> YOUR GOAL:
Write out the part of the connectors tutorial below word for word, starting at "This tutorial demonstrates" and ending at "not be solved.".

> SOURCE PASSAGE:

>>>

Use of Connectors VI – Dynamic System

This tutorial demonstrates how to use connectors for a dynamic system. This could, for example, be necessary because you want to use a dynamic sub-model of a colleague. Here, we want to use the sub-system of a PI controller. If we did not use a connector for the time variable, MOSAICmodeling would issue a warning because we had two different time variables. MOSAICmodeling would interpret this as a partial differential equation, which can currently not be solved.

Model description

This example is based on the article by Asprey and Macchietto (2002), DOI: 10.1016/S0959-1524(01)00020-8. It features two differential equations representing the concentrations of the components as well as an expression for the reaction rate:

$\begin{align*} \frac{\mathrm{d}x^\mathrm{B}}{\mathrm{d}t} = \left( r - u - \theta_{i=4} \right) x^\mathrm{B} \\[2ex]\frac{\mathrm{d}x^\mathrm{S}}{\mathrm{d}t} = - \frac{r x^\mathrm{B}}{\theta_{i=3}} + u \left( x_\mathrm{F}^\mathrm{B} - x^\mathrm{S} \right) \\[2ex]r = \frac{\theta_{i=1} x^\mathrm{S}}{\theta_{i=2} + x^\mathrm{S}}. \end{align*}$

In addition, we want to add a PI controller to this system. This PI controller consists of the following generic equations, which have to be matched to the system above via a connector:

$\begin{align*} u = K_\mathrm{P} e_\mathrm{P} + K_\mathrm{I} e_\mathrm{I} + u^\mathrm{set} \\[2ex]e_\mathrm{P} = y^\mathrm{set} - y \\[2ex]\frac{\mathrm{d}e_\mathrm{I}}{\mathrm{d}t} = e_\mathrm{P}. \end{align*}$

Note that the $u$ in the PI equations is the same $u$ in the model equations above.

<<<

> Stored entries:
>>>

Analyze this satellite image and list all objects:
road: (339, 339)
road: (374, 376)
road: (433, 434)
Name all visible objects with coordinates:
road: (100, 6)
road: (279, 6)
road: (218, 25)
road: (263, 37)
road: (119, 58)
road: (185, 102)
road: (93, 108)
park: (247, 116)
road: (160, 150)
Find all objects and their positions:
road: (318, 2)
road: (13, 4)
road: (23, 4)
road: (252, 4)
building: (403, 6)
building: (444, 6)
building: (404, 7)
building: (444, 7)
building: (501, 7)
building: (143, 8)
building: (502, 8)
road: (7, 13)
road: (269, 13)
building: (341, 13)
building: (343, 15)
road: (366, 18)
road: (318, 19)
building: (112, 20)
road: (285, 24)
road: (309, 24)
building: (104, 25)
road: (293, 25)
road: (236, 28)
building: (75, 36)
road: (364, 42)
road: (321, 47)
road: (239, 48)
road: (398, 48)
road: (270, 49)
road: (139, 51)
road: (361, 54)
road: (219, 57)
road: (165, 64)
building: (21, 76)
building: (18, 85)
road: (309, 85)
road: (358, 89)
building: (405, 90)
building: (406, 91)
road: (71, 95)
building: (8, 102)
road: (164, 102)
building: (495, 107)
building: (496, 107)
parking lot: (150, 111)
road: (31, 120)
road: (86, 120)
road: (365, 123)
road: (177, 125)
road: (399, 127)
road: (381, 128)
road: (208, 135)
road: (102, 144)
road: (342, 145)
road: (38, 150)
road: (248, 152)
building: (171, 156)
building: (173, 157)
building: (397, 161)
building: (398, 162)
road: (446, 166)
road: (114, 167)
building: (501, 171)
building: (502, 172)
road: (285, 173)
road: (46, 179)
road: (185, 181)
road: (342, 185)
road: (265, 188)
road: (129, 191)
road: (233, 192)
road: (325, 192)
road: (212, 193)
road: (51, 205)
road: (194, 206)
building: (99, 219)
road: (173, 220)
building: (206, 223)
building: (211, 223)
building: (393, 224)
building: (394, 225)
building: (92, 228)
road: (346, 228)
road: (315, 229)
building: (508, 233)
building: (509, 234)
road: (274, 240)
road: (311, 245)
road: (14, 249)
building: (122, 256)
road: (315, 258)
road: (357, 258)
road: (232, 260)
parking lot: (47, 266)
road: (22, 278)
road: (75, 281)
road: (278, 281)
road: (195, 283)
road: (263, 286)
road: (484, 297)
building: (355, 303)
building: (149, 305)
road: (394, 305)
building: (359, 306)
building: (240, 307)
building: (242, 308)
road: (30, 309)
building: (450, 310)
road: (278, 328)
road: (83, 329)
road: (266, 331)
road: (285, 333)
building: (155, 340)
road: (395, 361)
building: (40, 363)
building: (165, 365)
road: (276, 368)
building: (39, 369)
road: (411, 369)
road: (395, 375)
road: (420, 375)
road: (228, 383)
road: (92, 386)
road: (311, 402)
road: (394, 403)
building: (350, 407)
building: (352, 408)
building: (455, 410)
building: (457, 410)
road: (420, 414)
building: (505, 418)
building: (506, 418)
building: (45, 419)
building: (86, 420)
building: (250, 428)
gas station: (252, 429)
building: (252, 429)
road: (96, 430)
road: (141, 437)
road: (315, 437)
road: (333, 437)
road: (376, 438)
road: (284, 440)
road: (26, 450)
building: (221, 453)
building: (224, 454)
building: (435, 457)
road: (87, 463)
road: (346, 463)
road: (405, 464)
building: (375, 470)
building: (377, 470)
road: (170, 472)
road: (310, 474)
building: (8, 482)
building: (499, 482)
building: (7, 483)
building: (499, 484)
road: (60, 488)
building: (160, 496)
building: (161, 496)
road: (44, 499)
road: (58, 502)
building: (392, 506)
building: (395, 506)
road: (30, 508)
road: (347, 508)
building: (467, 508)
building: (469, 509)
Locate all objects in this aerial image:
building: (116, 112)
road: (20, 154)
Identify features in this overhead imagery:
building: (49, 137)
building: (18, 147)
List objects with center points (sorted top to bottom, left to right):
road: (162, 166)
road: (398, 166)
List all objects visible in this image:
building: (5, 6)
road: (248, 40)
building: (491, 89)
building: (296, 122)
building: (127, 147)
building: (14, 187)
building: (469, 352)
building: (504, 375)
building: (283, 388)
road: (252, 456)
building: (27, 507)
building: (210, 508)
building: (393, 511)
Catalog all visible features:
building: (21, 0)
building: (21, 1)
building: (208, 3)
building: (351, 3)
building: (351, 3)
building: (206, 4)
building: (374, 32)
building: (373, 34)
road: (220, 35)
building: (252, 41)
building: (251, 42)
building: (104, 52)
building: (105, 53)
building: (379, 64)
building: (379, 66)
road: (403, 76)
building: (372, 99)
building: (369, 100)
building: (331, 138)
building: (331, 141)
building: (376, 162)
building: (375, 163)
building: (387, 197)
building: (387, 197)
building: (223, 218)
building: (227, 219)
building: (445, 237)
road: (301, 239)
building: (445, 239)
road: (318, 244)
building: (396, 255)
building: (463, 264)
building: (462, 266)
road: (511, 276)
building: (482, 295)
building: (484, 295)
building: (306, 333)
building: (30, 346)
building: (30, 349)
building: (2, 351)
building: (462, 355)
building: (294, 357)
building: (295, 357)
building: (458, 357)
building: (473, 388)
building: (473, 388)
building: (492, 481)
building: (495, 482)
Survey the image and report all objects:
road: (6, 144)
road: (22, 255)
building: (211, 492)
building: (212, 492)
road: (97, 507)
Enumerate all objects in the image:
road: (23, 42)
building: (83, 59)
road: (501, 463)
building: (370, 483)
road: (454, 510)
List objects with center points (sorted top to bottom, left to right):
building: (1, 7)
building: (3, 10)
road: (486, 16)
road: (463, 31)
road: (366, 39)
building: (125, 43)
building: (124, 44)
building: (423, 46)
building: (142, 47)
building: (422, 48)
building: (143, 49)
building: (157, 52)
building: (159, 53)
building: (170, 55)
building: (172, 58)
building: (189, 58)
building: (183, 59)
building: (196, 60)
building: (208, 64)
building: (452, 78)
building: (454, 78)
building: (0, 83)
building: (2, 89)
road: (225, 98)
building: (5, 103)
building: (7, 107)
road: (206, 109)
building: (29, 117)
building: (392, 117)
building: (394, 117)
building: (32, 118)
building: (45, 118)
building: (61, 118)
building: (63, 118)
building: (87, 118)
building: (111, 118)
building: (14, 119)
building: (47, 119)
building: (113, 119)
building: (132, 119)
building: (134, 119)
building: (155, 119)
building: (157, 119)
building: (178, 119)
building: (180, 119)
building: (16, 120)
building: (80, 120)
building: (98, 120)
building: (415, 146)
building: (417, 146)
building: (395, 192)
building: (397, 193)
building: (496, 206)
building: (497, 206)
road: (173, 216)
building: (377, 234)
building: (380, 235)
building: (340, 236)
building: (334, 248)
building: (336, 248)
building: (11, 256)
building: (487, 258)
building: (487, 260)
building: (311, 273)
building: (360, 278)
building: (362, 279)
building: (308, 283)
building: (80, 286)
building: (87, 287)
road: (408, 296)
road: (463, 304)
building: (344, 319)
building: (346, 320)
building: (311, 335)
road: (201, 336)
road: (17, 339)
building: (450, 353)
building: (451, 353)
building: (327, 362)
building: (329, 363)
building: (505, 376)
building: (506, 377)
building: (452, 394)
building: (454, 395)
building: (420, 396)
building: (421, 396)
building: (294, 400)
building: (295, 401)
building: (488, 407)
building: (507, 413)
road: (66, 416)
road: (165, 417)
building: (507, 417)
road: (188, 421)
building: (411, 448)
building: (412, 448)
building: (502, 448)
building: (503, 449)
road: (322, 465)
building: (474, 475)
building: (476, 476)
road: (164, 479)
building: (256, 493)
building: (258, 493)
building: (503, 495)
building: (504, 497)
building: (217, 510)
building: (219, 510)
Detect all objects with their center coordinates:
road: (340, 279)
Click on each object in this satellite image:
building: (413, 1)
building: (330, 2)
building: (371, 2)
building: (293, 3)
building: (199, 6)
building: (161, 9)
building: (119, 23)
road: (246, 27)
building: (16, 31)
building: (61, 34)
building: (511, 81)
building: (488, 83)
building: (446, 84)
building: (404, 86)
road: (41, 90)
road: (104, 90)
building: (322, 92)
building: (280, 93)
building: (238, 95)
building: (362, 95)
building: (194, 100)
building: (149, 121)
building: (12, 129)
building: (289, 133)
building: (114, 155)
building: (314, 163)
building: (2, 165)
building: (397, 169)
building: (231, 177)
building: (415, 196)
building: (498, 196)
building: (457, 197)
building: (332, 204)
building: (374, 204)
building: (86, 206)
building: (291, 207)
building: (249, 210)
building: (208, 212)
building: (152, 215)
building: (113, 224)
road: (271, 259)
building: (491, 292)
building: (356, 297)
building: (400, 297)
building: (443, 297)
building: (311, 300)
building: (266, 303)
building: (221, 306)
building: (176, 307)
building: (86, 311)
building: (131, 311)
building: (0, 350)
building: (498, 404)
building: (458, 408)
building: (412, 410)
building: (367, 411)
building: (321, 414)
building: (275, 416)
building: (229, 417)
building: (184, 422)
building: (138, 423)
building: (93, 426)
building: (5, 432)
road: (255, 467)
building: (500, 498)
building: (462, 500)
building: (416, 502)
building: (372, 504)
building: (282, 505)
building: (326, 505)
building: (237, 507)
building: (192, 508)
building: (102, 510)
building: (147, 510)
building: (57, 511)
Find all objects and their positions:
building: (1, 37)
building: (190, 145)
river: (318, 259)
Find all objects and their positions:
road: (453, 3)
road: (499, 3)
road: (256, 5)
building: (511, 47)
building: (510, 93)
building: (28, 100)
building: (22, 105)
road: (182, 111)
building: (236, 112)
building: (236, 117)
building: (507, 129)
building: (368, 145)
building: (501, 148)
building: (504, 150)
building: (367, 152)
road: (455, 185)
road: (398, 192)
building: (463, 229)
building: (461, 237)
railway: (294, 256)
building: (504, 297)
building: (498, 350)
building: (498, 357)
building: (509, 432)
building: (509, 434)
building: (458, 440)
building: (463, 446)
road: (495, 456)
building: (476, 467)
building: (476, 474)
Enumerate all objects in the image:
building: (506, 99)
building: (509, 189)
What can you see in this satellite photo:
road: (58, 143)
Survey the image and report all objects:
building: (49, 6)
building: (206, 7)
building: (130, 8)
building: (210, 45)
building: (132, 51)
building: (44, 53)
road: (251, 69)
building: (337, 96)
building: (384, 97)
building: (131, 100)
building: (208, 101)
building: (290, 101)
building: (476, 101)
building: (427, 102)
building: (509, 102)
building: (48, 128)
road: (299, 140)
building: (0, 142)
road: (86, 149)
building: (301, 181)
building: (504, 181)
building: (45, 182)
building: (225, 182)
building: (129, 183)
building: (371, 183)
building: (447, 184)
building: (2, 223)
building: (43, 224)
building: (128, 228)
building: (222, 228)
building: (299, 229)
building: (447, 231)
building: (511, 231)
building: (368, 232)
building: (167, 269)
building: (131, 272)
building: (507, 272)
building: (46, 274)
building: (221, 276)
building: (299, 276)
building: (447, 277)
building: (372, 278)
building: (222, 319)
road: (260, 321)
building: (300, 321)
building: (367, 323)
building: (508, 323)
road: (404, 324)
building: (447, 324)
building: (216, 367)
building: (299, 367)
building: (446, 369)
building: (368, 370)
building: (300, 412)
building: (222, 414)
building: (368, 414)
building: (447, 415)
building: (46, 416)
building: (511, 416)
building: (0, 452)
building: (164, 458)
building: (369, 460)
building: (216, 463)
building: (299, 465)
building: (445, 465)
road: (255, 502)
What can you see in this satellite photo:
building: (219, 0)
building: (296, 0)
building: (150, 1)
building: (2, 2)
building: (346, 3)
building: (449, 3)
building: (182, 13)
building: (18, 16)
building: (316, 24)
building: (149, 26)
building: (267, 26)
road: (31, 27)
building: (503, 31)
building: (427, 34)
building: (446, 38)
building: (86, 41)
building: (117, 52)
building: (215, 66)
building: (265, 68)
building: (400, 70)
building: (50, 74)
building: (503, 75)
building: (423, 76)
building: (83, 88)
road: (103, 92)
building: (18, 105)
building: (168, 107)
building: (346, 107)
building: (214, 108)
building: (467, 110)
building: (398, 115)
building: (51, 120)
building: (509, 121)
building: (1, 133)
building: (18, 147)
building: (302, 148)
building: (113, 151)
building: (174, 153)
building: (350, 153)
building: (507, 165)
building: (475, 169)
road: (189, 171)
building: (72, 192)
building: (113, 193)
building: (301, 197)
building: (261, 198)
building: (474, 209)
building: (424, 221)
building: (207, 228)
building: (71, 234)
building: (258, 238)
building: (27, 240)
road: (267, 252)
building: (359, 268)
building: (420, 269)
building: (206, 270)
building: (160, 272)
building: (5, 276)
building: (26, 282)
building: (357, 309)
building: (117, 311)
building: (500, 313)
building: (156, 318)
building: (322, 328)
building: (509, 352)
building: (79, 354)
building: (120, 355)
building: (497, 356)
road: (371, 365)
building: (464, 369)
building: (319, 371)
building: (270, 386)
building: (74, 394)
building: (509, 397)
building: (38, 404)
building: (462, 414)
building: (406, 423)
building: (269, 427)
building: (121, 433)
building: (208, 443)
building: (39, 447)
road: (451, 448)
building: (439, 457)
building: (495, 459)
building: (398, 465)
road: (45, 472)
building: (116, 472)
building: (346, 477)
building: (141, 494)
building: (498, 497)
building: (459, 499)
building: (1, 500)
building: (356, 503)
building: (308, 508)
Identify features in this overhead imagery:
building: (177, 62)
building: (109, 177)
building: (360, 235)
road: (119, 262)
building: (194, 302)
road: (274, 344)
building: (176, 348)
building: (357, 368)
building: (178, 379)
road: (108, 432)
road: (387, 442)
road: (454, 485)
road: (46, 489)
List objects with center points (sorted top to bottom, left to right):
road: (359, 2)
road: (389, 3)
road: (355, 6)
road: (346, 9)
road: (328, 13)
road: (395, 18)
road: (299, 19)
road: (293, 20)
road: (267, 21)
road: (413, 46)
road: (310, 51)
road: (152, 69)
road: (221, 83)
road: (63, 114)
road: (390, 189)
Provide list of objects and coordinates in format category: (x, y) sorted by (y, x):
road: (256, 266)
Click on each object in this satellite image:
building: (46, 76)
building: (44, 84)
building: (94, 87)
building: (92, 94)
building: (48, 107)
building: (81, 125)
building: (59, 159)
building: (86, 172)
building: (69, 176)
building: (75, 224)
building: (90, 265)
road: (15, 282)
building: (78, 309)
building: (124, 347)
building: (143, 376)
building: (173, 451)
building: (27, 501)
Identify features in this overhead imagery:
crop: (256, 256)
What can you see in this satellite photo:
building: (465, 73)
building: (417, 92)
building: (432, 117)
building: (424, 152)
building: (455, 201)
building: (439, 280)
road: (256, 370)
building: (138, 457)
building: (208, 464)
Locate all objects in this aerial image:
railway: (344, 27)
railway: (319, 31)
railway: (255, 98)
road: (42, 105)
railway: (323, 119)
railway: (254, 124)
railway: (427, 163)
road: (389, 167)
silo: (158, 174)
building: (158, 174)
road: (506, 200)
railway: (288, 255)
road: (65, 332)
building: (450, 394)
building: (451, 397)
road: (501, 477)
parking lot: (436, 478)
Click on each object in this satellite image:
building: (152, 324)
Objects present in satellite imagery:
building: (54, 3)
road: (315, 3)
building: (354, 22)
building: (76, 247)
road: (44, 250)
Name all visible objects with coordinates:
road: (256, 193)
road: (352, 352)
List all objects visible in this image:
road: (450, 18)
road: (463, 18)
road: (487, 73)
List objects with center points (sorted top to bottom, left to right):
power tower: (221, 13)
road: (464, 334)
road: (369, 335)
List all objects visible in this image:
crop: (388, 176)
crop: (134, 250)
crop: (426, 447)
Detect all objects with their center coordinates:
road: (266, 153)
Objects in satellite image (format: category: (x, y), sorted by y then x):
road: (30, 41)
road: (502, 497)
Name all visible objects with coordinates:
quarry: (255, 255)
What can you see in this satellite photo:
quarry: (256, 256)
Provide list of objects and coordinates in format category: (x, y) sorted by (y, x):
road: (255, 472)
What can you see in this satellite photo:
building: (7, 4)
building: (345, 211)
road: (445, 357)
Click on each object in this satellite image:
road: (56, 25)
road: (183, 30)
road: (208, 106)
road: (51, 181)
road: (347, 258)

<<<

> COMPLETE ANSWER:
This tutorial demonstrates how to use connectors for a dynamic system. This could, for example, be necessary because you want to use a dynamic sub-model of a colleague. Here, we want to use the sub-system of a PI controller. If we did not use a connector for the time variable, MOSAICmodeling would issue a warning because we had two different time variables. MOSAICmodeling would interpret this as a partial differential equation, which can currently not be solved.